THE CURSE OF THE COWBOY:
There has been speculations that Anaheim Stadium was built on an Indian Burial Ground.
That has never been proven, but some have suggested that because the stadium rests on an Indian Burial Ground, the team had
been cursed from 1966 to 2002. In 1978, an Angels' star player, Lyman Bostock, was sitting in a car at an intersection in
Gary, Indiana; when a gunman pulled up along side and shot Bostock to death. The killer, Leonard Smith, was targeting someone
else in the car, but he missed that person, and the bullet hit Lyman Bostock instead. Lyman Bostock died in a hospital a couple
of hours later, and Leonard Smith was later found "Not Guilty" by reason of insanity.
Another Angels Tragedy began during the Post Season in 1986, when The Angels were
only one strike away from beating the Boston Red Sox and going to their first World Series ever. Donnie Moore delivered
what Angels Fan thought would be the final pitch of the game, only for Dave Henderson of the Red Sox to connect with a clutch
home run which tied the game. The Red Sox later went on to win the game, and send the pennant race back to Boston. The Red
Sox totally dominated The Angels during the last two games of the AL Pennant Series.

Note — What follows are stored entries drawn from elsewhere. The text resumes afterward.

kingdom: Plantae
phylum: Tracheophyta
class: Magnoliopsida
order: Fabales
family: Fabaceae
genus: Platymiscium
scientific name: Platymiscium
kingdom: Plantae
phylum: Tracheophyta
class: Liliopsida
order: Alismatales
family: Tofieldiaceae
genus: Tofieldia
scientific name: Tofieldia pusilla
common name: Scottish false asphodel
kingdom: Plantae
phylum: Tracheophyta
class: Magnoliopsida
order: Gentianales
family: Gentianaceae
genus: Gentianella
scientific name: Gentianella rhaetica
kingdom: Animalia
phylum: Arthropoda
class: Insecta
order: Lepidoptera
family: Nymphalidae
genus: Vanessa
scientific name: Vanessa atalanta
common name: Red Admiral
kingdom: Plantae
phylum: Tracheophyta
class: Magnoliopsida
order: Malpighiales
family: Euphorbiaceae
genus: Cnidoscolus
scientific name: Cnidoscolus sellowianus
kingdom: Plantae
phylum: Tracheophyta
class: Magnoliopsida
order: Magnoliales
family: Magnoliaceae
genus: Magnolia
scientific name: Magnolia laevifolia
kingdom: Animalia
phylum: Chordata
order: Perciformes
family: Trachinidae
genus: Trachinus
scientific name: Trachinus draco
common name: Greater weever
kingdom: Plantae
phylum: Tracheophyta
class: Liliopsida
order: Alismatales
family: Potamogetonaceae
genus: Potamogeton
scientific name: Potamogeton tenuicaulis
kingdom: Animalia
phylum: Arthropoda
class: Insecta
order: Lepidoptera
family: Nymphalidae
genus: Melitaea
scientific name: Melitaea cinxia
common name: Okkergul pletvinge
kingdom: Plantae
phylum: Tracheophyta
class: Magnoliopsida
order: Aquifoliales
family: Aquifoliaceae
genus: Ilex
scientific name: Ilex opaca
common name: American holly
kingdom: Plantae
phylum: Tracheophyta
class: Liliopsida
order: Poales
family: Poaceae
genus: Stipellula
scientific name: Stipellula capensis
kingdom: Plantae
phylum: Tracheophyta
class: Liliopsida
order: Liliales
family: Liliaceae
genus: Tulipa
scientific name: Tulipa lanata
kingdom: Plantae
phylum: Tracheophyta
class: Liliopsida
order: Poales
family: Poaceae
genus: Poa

After that, Donnie Moore became the scapegoat
for the team's failure to advance to the World Series, and the fans booed the relief pitcher everytime he took the mound.
Donnie Moore was also hard on himself, which reached a climax three years later when Moore took his own life.
Other events which have been attributed to the Curse of the Cowboy were
the disappointing MLB Post Season of 1982, and The Angels Collapse in 1995. The curse was later put to rest when The Angels
won their first World Series in 2002, against the San Francisco Giants.